Amber drags herself alongside the hydro pipe and gets her head down, alongside Monica/Bob, who is floating with her feet near the floor. "I ran away from home. Mom owned me – that is, she had parental rights and Dad had none. So Dad, via a proxy, helped me sell myself into slavery to a company. The company was owned by a trust fund, and I'm the main beneficiary when I reach the age of majority. As a chattel, the company tells me what to do – legally – but the shell company is set to take my orders. So I'm autonomous. Right?"

"That sounds like the sort of thing your father would do," Monica/Bob says neutrally. Overtaken by a sardonic middle-aged Silicon Valley drawl, her north-of-England accent sounds peculiarly mid-Atlantic.

"Trouble is, most countries don't acknowledge slavery, they just dress it up pretty and call it in loco parentis or something. Those that do mostly don't have any equivalent of a limited liability company, much less one that can be directed by another company from abroad.
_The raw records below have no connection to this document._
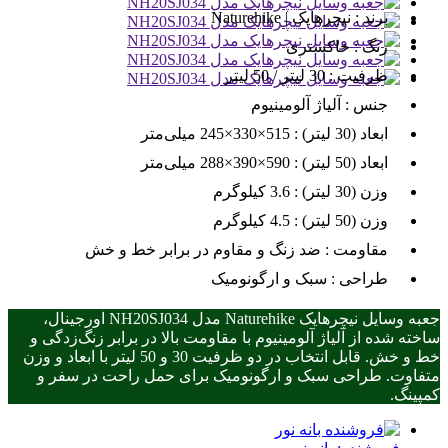
برند :
نیچرهایک | Naturehike
رنگ :
خاکستری
ظرفیت :
30 لیتر / 50 لیتر
جنس :
آلیاژ آلومینیوم
ابعاد (30 لیتر) :
515×330×245 میلی‌متر
ابعاد (50 لیتر) :
590×390×288 میلی‌متر
وزن (30 لیتر) :
3.6 کیلوگرم
وزن (50 لیتر) :
4.5 کیلوگرم
مقاومت :
ضد زنگ و مقاوم در برابر خط و خش
طراحی :
سبک و ارگونومیک
جعبه وسایل نیچرهایک Naturehike مدل NH20SJ034 اورجینال،
ساخته شده از آلیاژ آلومینیوم با مقاومت بالا در برابر زنگ‌زدگی و
خط و خش. قابل انتخاب در دو ظرفیت 30 و 50 لیتر با ابعاد و وزن
متفاوت. طراحی سبک و ارگونومیک برای حمل راحت در سفر و
کمپینگ.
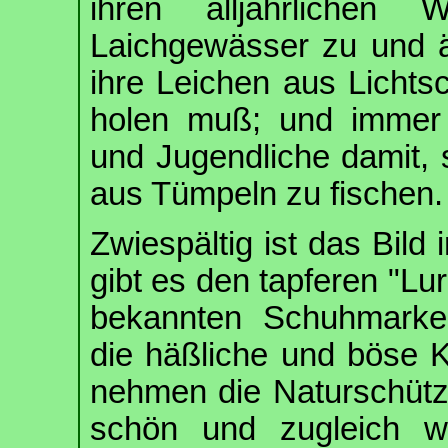
ihren alljährlichen 
Laichgewässer zu und är
ihre Leichen aus Licht
holen muß; und immer 
und Jugendliche damit, 
aus Tümpeln zu fischen.
Zwiespältig ist das Bild
gibt es den tapferen "Lur
bekannten Schuhmarke,
die häßliche und böse K
nehmen die Naturschütze
schön und zugleich wi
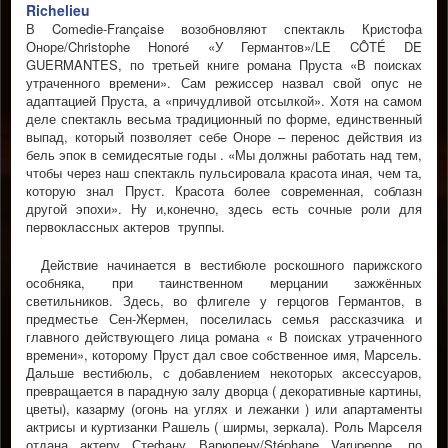
Richelieu
В Comedie-Française возобновляют спектакль Кристофа
Оноре/Christophe Honoré «У Германтов»/LE CÔTÉ DE
GUERMANTES, по третьей книге романа Пруста «В поисках
утраченного времени». Сам режиссер назвал свой опус не
адаптацией Пруста, а «причудливой отсылкой». Хотя на самом
деле спектакль весьма традициoнный по форме, единственный
выпад, который позволяет себе Оноре – перенос действия из
бель эпок в семидесятые годы . «Мы должны работать над тем,
чтобы через наш спектакль пульсировала красота иная, чем та,
которую знал Пруст. Красота более современная, соблазн
другой эпохи». Ну и,конечно, здесь есть сочные роли для
первоклассных актеров труппы.
Действие начинается в вестибюле роскошного парижского
особняка, при таинственном мерцании зажжённых
светильников. Здесь, во флигеле у герцогов Германтов, в
предместье Сен-Жермен, поселилась семья рассказчика и
главного действующего лица романа « В поисках утраченного
времени», которому Пруст дал свое собственное имя, Марсель.
Дальше вестибюль, с добавлением некоторых аксессуаров,
превращается в парадную залу дворца ( декоративные картины,
цветы), казарму (огонь на углях и лежанки ) или апартаменты
актрисы и куртизанки Рашель ( ширмы, зеркала). Роль Марселя
отдана актеру Стефану Варюпену/Stéphane Varupenne, по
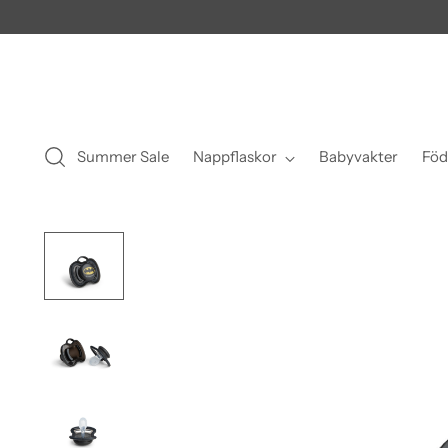
Summer Sale
Nappflaskor
Babyvakter
Föd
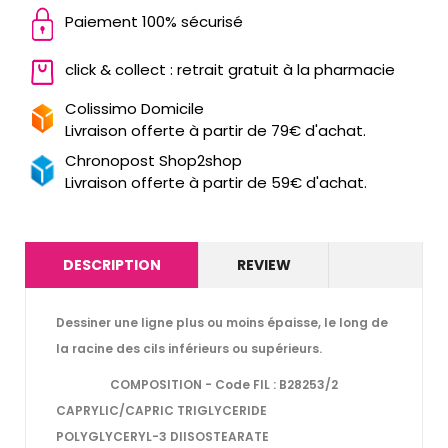
Paiement 100% sécurisé
click & collect : retrait gratuit à la pharmacie
Colissimo Domicile
Livraison offerte à partir de 79€ d'achat.
Chronopost Shop2shop
Livraison offerte à partir de 59€ d'achat.
DESCRIPTION
REVIEW
Dessiner une ligne plus ou moins épaisse, le long de
la racine des cils inférieurs ou supérieurs.
COMPOSITION
- Code FIL : B28253/2
CAPRYLIC/CAPRIC TRIGLYCERIDE
POLYGLYCERYL-3 DIISOSTEARATE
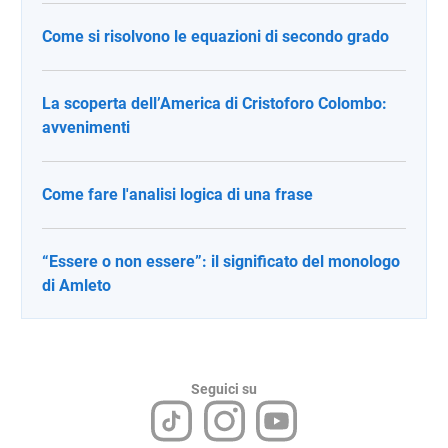
Come si risolvono le equazioni di secondo grado
La scoperta dell’America di Cristoforo Colombo:
avvenimenti
Come fare l'analisi logica di una frase
“Essere o non essere”: il significato del monologo
di Amleto
Seguici su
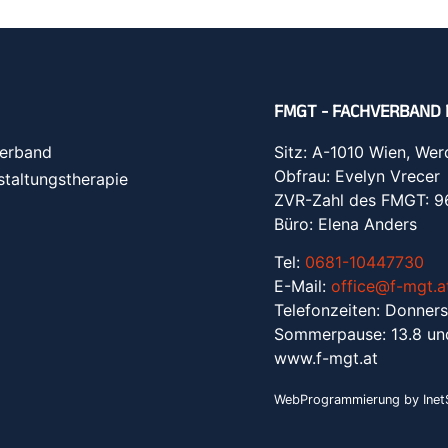
FMGT - FACHVERBAND 
erband
Sitz: A-1010 Wien, Wer
Obfrau: Evelyn Vrecer
staltungstherapie
ZVR-Zahl des FMGT: 
Büro: Elena Anders
Tel:
0681-10447730
E-Mail:
office@f-mgt.a
Telefonzeiten: Donners
Sommerpause: 13.8 un
www.f-mgt.a
t
WebProgrammierung by InetS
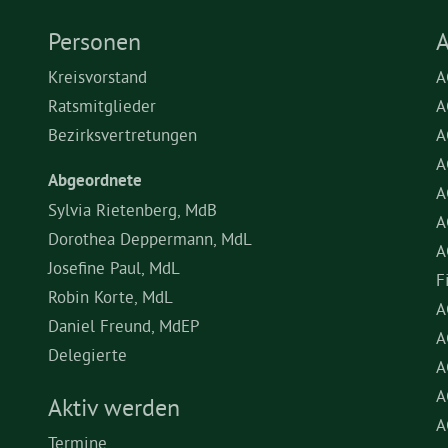
Personen
A
Kreisvorstand
A
Ratsmitglieder
A
Bezirksvertretungen
A
A
Abgeordnete
A
Sylvia Rietenberg, MdB
A
Dorothea Deppermann, MdL
A
Josefine Paul, MdL
F
Robin Korte, MdL
A
Daniel Freund, MdEP
A
Delegierte
A
A
Aktiv werden
A
Termine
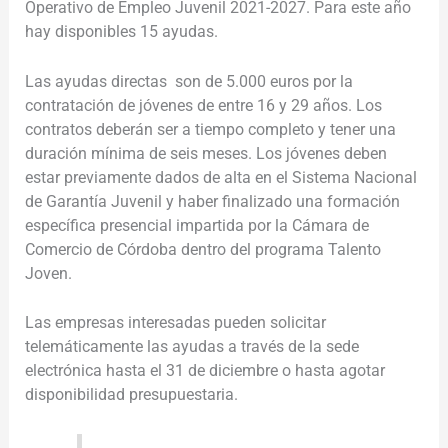
Operativo de Empleo Juvenil 2021-2027. Para este año
hay disponibles 15 ayudas.
Las ayudas directas son de 5.000 euros por la
contratación de jóvenes de entre 16 y 29 años. Los
contratos deberán ser a tiempo completo y tener una
duración mínima de seis meses. Los jóvenes deben
estar previamente dados de alta en el Sistema Nacional
de Garantía Juvenil y haber finalizado una formación
específica presencial impartida por la Cámara de
Comercio de Córdoba dentro del programa Talento
Joven.
Las empresas interesadas pueden solicitar
telemáticamente las ayudas a través de la sede
electrónica hasta el 31 de diciembre o hasta agotar
disponibilidad presupuestaria.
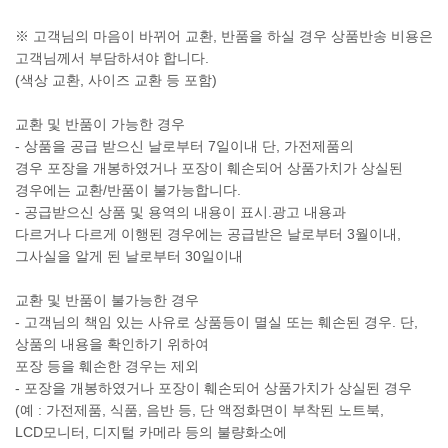
※ 고객님의 마음이 바뀌어 교환, 반품을 하실 경우 상품반송 비용은
고객님께서 부담하셔야 합니다.
(색상 교환, 사이즈 교환 등 포함)
교환 및 반품이 가능한 경우
- 상품을 공급 받으신 날로부터 7일이내 단, 가전제품의
경우 포장을 개봉하였거나 포장이 훼손되어 상품가치가 상실된
경우에는 교환/반품이 불가능합니다.
- 공급받으신 상품 및 용역의 내용이 표시.광고 내용과
다르거나 다르게 이행된 경우에는 공급받은 날로부터 3월이내,
그사실을 알게 된 날로부터 30일이내
교환 및 반품이 불가능한 경우
- 고객님의 책임 있는 사유로 상품등이 멸실 또는 훼손된 경우. 단,
상품의 내용을 확인하기 위하여
포장 등을 훼손한 경우는 제외
- 포장을 개봉하였거나 포장이 훼손되어 상품가치가 상실된 경우
(예 : 가전제품, 식품, 음반 등, 단 액정화면이 부착된 노트북,
LCD모니터, 디지털 카메라 등의 불량화소에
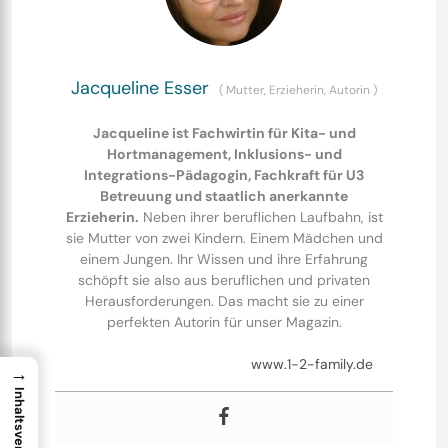
Jacqueline Esser
(
Mutter, Erzieherin, Autorin
)
Jacqueline ist Fachwirtin für Kita- und
Hortmanagement, Inklusions- und
Integrations-Pädagogin, Fachkraft für U3
Betreuung und staatlich anerkannte
Erzieherin.
Neben ihrer beruflichen Laufbahn, ist
sie Mutter von zwei Kindern. Einem Mädchen und
einem Jungen. Ihr Wissen und ihre Erfahrung
schöpft sie also aus beruflichen und privaten
Herausforderungen. Das macht sie zu einer
perfekten Autorin für unser Magazin.
www.1-2-family.de
→
Inhaltsverzeichnis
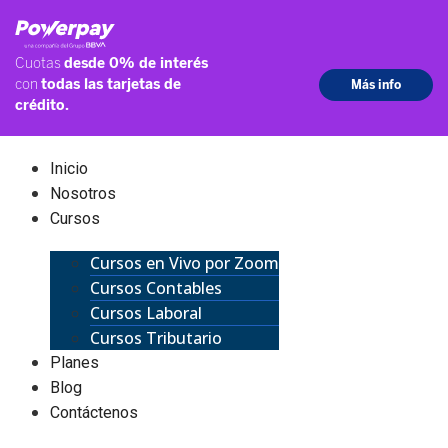
Inicio
Nosotros
Cursos
Cursos en Vivo por Zoom
Cursos Contables
Cursos Laboral
Cursos Tributario
Planes
Blog
Contáctenos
Dad picked Yemen on the grounds that they've got this stupid brand of shari'a law – and a crap human rights record – but they're just about conformant to the open legal standards protocol, able to interface to EU norms via a Turkish legislative cut-out."

"So."

"Well, I guess I was technically a Janissary. Mom was doing her Christian phase, so that made me a Christian unbeliever slave of an Islamic company. Now the stupid bitch has gone and converted to shi'ism. Normally Islamic descent runs through the father, but she picked her sect carefully and chose one that's got a progressive view of women's rights: They're sort of Islamic fundamentalist liberal constructionists, 'what would the Prophet do if he was alive today and had to worry about self-replicating chewing gum factories' and that sort of thing. They generally take a progressive view of things like legal equality of the sexes because, for his time and place, the Prophet was way ahead of the ball and they figure they ought to follow his example. Anyway, that means Mom can assert that I am Moslem, and under Yemeni law, I get to be treated as a Moslem chattel of a company. And their legal code is very dubious about permitting slavery of Moslems. It's not that I have rights as such, but my pastoral well-being becomes the responsibility of the local imam, and —" She shrugs helplessly.